### About this exercise
Give again, unaltered, the lines of the listing below that run from the line having "M1055,72L1130,306" through the line having "M304,972L420,969".
+ + + + + + +
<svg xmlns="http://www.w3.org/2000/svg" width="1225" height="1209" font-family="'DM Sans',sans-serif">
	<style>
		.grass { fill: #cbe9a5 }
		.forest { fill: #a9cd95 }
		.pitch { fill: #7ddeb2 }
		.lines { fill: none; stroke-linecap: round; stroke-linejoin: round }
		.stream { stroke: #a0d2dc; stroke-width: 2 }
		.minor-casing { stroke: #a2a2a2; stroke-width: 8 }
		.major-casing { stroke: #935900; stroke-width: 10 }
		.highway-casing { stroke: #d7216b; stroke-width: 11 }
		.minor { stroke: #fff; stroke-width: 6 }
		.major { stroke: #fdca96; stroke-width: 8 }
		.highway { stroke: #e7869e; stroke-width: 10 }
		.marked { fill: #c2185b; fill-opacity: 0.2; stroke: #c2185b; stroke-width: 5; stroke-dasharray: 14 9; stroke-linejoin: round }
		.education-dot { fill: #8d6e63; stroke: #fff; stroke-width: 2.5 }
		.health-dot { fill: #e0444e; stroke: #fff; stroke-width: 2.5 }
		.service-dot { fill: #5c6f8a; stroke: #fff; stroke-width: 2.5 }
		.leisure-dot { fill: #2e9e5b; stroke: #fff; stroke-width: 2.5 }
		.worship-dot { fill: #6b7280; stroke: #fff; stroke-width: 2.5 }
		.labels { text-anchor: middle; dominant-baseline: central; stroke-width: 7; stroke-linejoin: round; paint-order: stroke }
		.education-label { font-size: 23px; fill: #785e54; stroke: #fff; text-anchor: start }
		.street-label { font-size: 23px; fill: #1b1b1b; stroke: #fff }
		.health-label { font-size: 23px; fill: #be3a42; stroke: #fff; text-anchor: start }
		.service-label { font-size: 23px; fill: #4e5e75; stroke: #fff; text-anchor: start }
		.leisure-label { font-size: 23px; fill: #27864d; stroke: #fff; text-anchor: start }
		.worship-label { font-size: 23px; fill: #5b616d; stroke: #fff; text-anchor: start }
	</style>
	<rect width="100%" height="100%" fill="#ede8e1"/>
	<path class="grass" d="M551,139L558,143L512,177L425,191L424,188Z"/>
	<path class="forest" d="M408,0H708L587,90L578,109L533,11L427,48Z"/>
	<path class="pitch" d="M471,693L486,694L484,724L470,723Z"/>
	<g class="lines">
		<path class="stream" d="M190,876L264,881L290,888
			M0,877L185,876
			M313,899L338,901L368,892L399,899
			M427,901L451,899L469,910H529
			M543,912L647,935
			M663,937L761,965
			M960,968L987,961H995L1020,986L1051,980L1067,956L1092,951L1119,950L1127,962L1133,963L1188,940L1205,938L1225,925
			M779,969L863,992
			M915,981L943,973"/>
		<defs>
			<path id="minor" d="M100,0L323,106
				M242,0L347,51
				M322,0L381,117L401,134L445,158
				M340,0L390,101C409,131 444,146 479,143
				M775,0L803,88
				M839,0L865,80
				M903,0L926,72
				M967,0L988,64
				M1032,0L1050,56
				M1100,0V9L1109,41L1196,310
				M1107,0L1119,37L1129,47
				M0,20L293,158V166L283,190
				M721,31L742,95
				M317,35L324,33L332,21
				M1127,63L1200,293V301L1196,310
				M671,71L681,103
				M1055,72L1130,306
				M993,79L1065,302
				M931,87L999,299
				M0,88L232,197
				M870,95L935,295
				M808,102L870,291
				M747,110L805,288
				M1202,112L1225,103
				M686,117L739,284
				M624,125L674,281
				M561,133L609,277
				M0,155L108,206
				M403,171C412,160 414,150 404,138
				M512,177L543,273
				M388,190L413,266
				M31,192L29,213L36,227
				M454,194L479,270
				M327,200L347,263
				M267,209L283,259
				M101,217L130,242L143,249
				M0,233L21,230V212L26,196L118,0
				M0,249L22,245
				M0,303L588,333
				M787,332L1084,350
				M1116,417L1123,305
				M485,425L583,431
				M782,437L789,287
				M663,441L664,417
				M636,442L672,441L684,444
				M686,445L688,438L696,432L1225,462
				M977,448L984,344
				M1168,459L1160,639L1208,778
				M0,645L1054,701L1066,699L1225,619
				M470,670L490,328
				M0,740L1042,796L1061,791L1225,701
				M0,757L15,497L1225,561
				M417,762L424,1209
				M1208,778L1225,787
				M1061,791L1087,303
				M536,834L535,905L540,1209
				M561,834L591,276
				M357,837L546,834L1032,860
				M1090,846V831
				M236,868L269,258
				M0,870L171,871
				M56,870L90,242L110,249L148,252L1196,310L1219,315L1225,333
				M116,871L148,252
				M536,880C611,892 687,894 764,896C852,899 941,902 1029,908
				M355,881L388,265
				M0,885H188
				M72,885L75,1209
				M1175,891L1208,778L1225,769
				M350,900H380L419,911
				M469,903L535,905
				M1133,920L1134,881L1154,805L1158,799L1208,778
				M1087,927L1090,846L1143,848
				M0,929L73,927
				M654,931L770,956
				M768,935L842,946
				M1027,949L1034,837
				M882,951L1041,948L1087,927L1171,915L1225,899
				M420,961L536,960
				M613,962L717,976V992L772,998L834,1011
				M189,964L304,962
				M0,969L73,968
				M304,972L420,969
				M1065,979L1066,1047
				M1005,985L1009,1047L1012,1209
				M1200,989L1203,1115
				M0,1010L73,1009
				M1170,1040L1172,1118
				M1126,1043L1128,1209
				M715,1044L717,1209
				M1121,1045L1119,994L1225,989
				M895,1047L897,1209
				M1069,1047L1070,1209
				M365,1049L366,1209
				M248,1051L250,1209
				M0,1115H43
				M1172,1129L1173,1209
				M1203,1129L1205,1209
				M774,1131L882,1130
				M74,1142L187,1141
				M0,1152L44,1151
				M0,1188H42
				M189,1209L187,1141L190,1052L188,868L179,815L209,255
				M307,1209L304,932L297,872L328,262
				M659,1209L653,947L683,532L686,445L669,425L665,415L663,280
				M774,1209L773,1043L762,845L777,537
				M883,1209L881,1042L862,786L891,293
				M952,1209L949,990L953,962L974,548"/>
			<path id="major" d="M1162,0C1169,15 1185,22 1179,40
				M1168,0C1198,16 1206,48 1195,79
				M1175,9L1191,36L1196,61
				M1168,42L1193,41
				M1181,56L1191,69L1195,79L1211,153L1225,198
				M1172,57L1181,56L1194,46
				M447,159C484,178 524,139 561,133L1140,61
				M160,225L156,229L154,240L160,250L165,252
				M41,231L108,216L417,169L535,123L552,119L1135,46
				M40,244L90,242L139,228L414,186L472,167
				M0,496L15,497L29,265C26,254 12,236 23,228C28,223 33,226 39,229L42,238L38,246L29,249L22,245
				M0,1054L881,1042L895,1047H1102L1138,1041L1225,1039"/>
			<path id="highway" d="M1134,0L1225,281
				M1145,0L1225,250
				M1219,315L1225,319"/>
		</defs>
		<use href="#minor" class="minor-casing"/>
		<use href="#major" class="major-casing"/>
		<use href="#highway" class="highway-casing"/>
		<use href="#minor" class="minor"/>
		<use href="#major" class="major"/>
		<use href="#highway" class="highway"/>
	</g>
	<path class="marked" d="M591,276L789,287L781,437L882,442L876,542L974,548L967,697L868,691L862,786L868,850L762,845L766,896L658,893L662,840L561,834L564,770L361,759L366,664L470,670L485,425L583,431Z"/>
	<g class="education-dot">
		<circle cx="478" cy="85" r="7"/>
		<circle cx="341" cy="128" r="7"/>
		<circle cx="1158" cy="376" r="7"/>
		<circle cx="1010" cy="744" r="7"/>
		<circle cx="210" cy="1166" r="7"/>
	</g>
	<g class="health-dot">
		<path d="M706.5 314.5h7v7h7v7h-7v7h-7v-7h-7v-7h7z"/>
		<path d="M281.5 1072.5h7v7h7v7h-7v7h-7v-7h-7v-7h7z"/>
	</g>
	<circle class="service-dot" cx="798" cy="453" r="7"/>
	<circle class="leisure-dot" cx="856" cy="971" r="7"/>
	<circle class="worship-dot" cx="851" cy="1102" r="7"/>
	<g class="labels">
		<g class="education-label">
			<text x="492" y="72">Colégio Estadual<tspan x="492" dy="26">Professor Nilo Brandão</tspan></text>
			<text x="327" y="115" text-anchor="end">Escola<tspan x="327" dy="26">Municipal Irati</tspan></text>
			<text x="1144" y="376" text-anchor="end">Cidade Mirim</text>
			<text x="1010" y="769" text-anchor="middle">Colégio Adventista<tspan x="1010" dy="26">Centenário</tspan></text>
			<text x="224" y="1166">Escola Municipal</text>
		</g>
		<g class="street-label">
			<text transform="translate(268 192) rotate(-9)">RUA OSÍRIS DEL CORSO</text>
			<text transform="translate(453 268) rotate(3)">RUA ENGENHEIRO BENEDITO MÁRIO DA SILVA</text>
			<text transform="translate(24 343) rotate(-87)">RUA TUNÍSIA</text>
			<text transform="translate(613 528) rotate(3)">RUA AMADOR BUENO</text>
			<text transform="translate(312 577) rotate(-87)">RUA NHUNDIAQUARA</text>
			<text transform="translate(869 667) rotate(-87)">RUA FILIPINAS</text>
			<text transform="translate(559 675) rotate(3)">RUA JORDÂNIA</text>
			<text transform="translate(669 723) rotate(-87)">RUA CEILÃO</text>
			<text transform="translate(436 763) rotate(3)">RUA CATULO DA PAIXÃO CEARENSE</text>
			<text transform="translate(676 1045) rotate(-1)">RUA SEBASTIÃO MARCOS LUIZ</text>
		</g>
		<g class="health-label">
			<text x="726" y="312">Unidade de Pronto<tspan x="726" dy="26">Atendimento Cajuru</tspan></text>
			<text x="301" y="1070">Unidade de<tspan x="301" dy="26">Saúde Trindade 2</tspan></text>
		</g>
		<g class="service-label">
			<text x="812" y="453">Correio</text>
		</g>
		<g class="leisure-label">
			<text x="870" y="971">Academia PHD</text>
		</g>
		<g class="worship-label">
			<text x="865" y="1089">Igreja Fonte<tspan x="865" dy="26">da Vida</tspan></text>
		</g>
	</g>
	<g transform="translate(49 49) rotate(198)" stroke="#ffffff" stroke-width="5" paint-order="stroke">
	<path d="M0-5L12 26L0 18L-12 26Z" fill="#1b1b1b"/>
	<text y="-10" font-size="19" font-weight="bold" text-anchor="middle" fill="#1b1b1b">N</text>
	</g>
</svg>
+ + + + + + +
### Exercise solution
				M1055,72L1130,306
				M993,79L1065,302
				M931,87L999,299
				M0,88L232,197
				M870,95L935,295
				M808,102L870,291
				M747,110L805,288
				M1202,112L1225,103
				M686,117L739,284
				M624,125L674,281
				M561,133L609,277
				M0,155L108,206
				M403,171C412,160 414,150 404,138
				M512,177L543,273
				M388,190L413,266
				M31,192L29,213L36,227
				M454,194L479,270
				M327,200L347,263
				M267,209L283,259
				M101,217L130,242L143,249
				M0,233L21,230V212L26,196L118,0
				M0,249L22,245
				M0,303L588,333
				M787,332L1084,350
				M1116,417L1123,305
				M485,425L583,431
				M782,437L789,287
				M663,441L664,417
				M636,442L672,441L684,444
				M686,445L688,438L696,432L1225,462
				M977,448L984,344
				M1168,459L1160,639L1208,778
				M0,645L1054,701L1066,699L1225,619
				M470,670L490,328
				M0,740L1042,796L1061,791L1225,701
				M0,757L15,497L1225,561
				M417,762L424,1209
				M1208,778L1225,787
				M1061,791L1087,303
				M536,834L535,905L540,1209
				M561,834L591,276
				M357,837L546,834L1032,860
				M1090,846V831
				M236,868L269,258
				M0,870L171,871
				M56,870L90,242L110,249L148,252L1196,310L1219,315L1225,333
				M116,871L148,252
				M536,880C611,892 687,894 764,896C852,899 941,902 1029,908
				M355,881L388,265
				M0,885H188
				M72,885L75,1209
				M1175,891L1208,778L1225,769
				M350,900H380L419,911
				M469,903L535,905
				M1133,920L1134,881L1154,805L1158,799L1208,778
				M1087,927L1090,846L1143,848
				M0,929L73,927
				M654,931L770,956
				M768,935L842,946
				M1027,949L1034,837
				M882,951L1041,948L1087,927L1171,915L1225,899
				M420,961L536,960
				M613,962L717,976V992L772,998L834,1011
				M189,964L304,962
				M0,969L73,968
				M304,972L420,969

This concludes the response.